Can you output every one of the entries below word for word, omitting the pictures?

> [THE INPUT]:
* START *
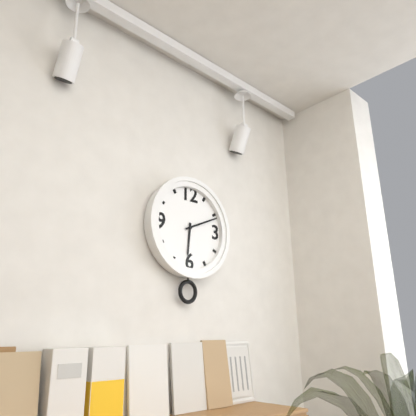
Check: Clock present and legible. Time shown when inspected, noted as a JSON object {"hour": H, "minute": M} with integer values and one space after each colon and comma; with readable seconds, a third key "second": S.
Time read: {"hour": 6, "minute": 11}
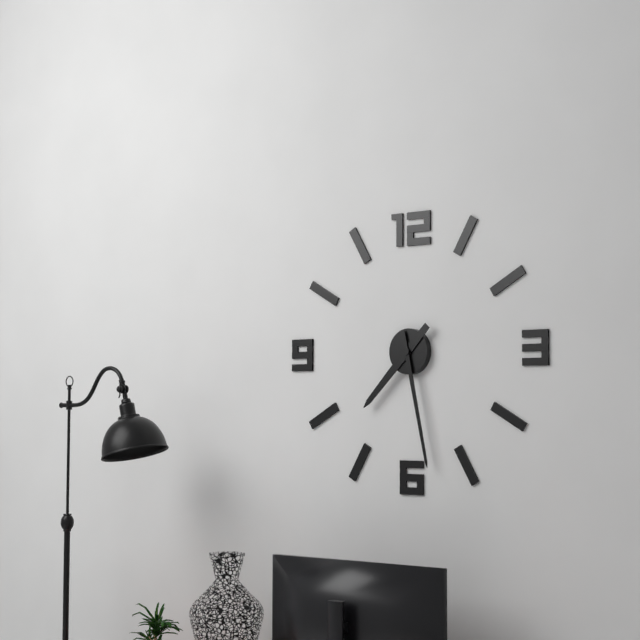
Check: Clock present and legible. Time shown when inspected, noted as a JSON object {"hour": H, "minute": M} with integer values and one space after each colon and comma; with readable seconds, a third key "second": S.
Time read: {"hour": 7, "minute": 28}
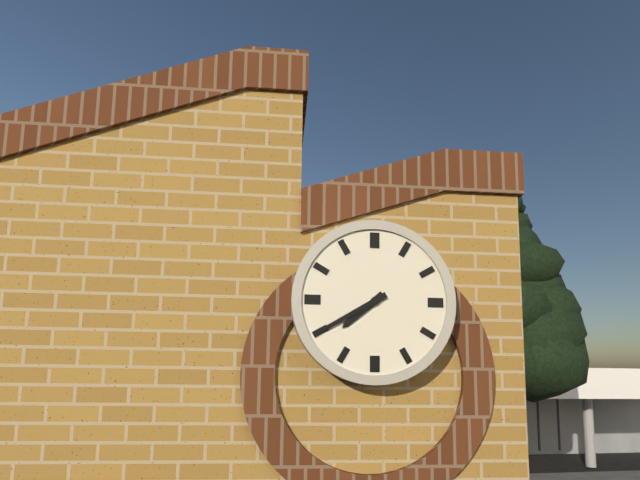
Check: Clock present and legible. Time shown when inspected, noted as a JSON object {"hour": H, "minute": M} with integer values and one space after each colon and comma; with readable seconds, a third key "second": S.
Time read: {"hour": 7, "minute": 40}
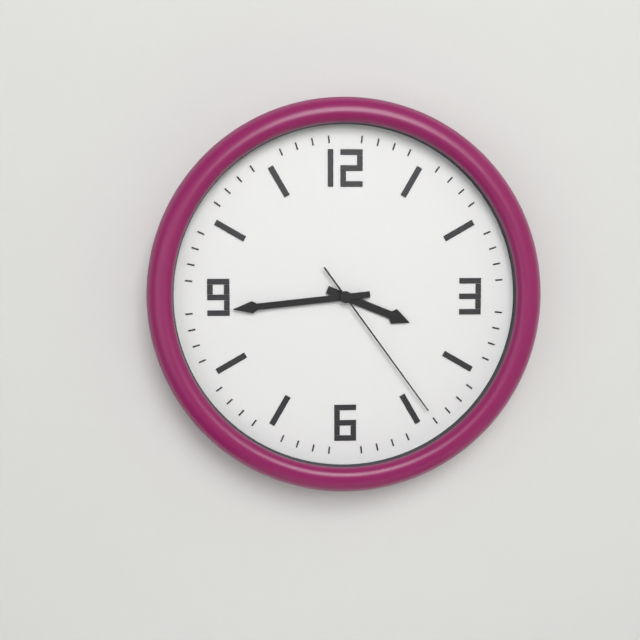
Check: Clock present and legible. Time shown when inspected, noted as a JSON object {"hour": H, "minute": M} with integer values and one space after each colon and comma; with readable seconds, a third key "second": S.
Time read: {"hour": 3, "minute": 44, "second": 24}
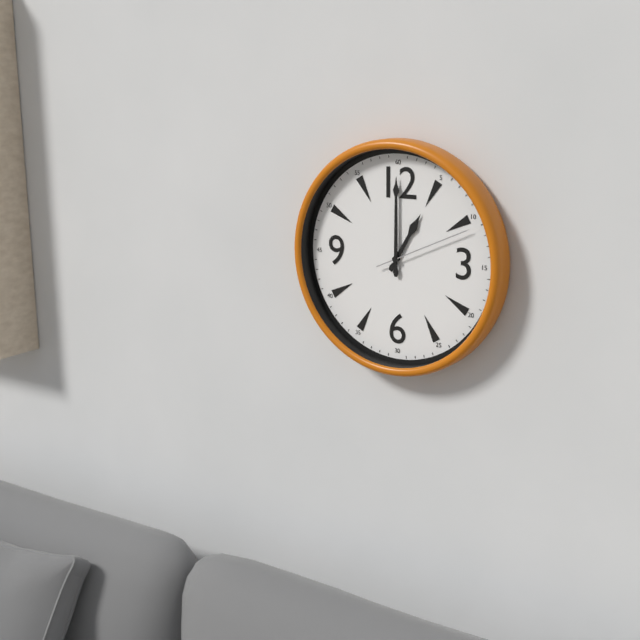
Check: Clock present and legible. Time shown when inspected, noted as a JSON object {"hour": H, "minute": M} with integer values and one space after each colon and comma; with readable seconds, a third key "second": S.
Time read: {"hour": 1, "minute": 0, "second": 11}
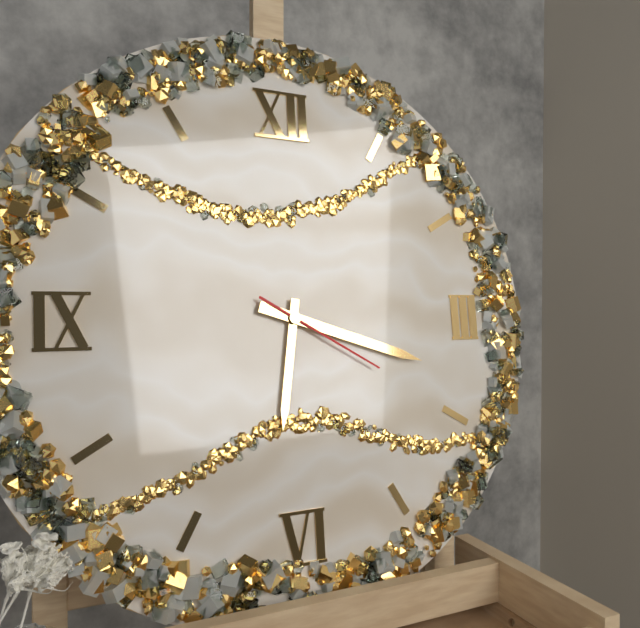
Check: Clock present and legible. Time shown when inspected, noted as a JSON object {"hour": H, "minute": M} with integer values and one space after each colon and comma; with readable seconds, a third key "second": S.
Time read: {"hour": 6, "minute": 18, "second": 20}
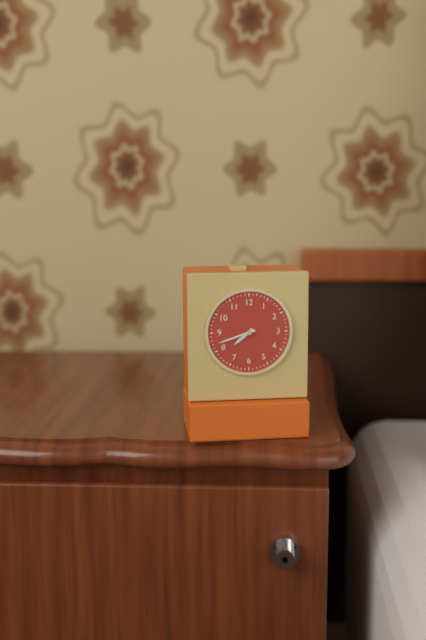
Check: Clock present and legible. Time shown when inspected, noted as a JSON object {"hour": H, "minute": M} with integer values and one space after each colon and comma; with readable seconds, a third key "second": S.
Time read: {"hour": 7, "minute": 42}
* END *
> [WRITTEN RESPONSE]:
Check: Clock present and legible. Time shown when inspected, noted as a JSON object {"hour": H, "minute": M} with integer values and one space after each colon and comma; with readable seconds, a third key "second": S.
Time read: {"hour": 6, "minute": 11}
Check: Clock present and legible. Time shown when inspected, noted as a JSON object {"hour": H, "minute": M} with integer values and one space after each colon and comma; with readable seconds, a third key "second": S.
Time read: {"hour": 7, "minute": 28}
Check: Clock present and legible. Time shown when inspected, noted as a JSON object {"hour": H, "minute": M} with integer values and one space after each colon and comma; with readable seconds, a third key "second": S.
Time read: {"hour": 7, "minute": 40}
Check: Clock present and legible. Time shown when inspected, noted as a JSON object {"hour": H, "minute": M} with integer values and one space after each colon and comma; with readable seconds, a third key "second": S.
Time read: {"hour": 3, "minute": 44, "second": 24}
Check: Clock present and legible. Time shown when inspected, noted as a JSON object {"hour": H, "minute": M} with integer values and one space after each colon and comma; with readable seconds, a third key "second": S.
Time read: {"hour": 1, "minute": 0, "second": 11}
Check: Clock present and legible. Time shown when inspected, noted as a JSON object {"hour": H, "minute": M} with integer values and one space after each colon and comma; with readable seconds, a third key "second": S.
Time read: {"hour": 6, "minute": 18, "second": 20}
Check: Clock present and legible. Time shown when inspected, noted as a JSON object {"hour": H, "minute": M} with integer values and one space after each colon and comma; with readable seconds, a third key "second": S.
Time read: {"hour": 7, "minute": 42}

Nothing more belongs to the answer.